▸ **TASK STATEMENT**: Reproduce the following records verbatim, beginning at the line that contains "family: Ploettnerulaceae" and ending after the line that contains "common name: Close-headed alpine-sedge", with both of those lines included.
-- BEGIN ENTRIES --
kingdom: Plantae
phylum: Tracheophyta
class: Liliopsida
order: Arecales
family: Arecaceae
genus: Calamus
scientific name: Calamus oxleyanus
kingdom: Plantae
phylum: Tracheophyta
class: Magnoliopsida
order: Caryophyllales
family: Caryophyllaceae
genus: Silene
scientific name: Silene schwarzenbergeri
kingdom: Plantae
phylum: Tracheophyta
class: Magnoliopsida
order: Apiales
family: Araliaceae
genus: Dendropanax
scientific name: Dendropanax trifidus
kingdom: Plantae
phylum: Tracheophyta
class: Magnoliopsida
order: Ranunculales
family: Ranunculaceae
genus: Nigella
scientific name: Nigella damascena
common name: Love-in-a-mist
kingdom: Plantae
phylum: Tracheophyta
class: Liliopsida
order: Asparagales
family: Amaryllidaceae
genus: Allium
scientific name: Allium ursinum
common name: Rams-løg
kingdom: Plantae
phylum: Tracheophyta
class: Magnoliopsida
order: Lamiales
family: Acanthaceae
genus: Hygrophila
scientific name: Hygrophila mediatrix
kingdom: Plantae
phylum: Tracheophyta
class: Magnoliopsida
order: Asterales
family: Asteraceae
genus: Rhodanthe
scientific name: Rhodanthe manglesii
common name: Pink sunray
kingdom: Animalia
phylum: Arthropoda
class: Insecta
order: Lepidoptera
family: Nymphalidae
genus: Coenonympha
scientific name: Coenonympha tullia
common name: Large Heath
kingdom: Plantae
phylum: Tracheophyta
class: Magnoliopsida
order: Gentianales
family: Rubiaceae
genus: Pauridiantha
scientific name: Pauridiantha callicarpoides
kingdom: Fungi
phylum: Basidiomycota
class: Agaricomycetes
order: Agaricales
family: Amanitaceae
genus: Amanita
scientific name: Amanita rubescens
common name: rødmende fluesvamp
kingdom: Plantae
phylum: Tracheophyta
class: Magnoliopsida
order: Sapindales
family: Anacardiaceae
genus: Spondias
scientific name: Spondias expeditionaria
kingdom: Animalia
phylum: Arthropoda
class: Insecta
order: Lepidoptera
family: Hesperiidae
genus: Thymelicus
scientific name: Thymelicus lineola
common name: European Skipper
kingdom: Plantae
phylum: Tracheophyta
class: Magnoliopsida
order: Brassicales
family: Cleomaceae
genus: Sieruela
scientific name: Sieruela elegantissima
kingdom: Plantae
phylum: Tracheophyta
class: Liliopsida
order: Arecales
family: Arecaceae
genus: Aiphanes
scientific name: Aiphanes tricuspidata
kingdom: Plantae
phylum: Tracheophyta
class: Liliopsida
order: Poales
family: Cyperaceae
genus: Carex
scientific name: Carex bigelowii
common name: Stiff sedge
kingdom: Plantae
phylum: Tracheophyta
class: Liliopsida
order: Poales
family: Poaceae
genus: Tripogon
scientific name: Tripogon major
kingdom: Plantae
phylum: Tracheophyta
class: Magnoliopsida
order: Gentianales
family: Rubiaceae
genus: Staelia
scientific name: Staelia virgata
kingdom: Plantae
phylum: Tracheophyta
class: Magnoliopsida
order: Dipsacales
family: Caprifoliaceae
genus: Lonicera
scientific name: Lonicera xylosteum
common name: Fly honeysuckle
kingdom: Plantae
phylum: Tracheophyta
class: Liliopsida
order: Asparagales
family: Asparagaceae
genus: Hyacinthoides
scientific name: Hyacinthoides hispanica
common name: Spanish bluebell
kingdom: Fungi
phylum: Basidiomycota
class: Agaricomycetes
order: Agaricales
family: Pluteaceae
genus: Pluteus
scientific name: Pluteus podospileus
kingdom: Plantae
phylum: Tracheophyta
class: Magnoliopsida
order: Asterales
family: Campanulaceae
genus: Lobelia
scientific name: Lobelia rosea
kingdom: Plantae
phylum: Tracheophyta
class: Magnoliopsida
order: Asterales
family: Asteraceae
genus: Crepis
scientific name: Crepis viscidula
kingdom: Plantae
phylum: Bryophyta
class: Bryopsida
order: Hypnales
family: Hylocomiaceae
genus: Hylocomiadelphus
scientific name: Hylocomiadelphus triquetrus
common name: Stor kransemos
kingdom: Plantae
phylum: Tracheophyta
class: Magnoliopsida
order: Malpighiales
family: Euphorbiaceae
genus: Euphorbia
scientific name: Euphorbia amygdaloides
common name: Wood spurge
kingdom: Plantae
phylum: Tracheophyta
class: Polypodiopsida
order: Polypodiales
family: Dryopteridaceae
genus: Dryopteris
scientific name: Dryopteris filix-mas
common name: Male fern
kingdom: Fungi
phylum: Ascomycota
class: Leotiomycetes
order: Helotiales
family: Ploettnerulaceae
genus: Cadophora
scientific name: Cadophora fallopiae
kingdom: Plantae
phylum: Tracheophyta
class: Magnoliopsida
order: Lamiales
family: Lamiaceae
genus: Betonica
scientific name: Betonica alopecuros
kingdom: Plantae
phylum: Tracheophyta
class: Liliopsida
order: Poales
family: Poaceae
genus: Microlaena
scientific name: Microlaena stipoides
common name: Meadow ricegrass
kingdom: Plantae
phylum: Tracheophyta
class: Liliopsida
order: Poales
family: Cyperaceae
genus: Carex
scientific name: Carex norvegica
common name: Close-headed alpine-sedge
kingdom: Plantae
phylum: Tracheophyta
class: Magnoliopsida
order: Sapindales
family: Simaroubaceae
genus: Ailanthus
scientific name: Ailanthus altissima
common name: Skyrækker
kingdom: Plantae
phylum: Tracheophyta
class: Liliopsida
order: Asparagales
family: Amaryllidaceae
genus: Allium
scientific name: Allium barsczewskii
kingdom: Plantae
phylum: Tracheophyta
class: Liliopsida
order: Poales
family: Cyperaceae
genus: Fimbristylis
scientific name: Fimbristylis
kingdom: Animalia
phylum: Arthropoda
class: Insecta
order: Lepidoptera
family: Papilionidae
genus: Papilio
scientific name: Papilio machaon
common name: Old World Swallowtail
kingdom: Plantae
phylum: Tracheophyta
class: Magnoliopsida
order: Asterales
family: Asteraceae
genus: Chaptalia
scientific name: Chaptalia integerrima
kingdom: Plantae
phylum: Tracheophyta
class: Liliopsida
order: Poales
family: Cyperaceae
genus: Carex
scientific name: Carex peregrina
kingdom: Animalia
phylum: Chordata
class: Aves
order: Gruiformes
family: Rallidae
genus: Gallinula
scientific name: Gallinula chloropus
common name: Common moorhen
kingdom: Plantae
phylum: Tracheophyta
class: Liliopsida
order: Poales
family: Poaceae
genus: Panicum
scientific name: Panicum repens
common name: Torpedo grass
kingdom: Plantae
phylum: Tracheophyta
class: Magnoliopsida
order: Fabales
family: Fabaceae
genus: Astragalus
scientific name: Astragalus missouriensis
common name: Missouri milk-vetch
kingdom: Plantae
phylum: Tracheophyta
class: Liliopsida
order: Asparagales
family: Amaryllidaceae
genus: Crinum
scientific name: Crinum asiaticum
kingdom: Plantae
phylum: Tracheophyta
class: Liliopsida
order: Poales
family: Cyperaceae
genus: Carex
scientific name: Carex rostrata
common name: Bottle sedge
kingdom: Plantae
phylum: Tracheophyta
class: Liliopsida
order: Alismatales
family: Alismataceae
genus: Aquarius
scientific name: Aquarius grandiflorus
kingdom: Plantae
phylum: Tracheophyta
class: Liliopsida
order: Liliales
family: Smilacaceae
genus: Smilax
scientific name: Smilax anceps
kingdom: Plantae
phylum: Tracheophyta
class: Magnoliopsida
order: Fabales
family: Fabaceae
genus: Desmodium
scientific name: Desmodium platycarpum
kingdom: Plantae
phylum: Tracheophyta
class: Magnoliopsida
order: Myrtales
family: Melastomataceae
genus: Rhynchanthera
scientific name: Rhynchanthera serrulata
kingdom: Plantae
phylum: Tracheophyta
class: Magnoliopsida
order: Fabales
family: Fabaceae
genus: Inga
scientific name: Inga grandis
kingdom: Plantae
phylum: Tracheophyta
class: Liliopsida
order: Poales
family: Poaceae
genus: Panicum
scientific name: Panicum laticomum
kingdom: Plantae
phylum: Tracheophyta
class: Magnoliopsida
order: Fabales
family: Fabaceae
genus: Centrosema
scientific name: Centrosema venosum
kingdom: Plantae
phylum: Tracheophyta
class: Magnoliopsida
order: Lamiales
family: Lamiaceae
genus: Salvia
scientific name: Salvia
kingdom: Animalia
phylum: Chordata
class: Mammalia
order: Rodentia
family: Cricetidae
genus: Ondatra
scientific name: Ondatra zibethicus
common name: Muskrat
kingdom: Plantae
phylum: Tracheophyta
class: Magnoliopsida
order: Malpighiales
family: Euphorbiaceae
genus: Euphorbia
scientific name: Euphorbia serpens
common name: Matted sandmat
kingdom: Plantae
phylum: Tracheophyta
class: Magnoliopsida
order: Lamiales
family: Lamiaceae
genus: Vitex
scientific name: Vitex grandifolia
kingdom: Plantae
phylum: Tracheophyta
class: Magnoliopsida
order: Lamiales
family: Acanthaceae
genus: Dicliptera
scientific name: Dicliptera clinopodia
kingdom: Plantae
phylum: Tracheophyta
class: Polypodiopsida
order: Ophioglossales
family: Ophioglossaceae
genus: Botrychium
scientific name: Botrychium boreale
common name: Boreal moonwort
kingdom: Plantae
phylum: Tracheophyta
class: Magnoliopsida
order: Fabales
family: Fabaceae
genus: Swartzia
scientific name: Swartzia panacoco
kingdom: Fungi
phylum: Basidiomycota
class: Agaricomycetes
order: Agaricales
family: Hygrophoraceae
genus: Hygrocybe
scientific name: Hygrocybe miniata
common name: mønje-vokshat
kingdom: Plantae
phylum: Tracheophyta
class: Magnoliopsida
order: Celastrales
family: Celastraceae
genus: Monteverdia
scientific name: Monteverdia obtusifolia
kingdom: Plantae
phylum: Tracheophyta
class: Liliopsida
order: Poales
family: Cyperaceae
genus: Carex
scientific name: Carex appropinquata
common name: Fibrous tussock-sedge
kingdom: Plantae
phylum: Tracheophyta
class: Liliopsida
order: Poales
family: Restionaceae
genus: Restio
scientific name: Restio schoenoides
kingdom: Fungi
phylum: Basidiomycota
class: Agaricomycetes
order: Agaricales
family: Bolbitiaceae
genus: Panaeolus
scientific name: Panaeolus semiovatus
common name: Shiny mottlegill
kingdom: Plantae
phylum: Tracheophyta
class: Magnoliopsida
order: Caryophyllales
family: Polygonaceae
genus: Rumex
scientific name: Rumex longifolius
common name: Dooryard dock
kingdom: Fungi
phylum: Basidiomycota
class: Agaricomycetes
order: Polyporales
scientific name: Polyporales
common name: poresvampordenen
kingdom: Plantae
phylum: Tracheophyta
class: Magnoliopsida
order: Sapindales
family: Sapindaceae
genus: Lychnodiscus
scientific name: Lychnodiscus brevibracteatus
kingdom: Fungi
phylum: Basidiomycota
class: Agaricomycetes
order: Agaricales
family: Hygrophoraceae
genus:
-- END ENTRIES --
▸ **EXERCISE OUTPUT**:
family: Ploettnerulaceae
genus: Cadophora
scientific name: Cadophora fallopiae
kingdom: Plantae
phylum: Tracheophyta
class: Magnoliopsida
order: Lamiales
family: Lamiaceae
genus: Betonica
scientific name: Betonica alopecuros
kingdom: Plantae
phylum: Tracheophyta
class: Liliopsida
order: Poales
family: Poaceae
genus: Microlaena
scientific name: Microlaena stipoides
common name: Meadow ricegrass
kingdom: Plantae
phylum: Tracheophyta
class: Liliopsida
order: Poales
family: Cyperaceae
genus: Carex
scientific name: Carex norvegica
common name: Close-headed alpine-sedge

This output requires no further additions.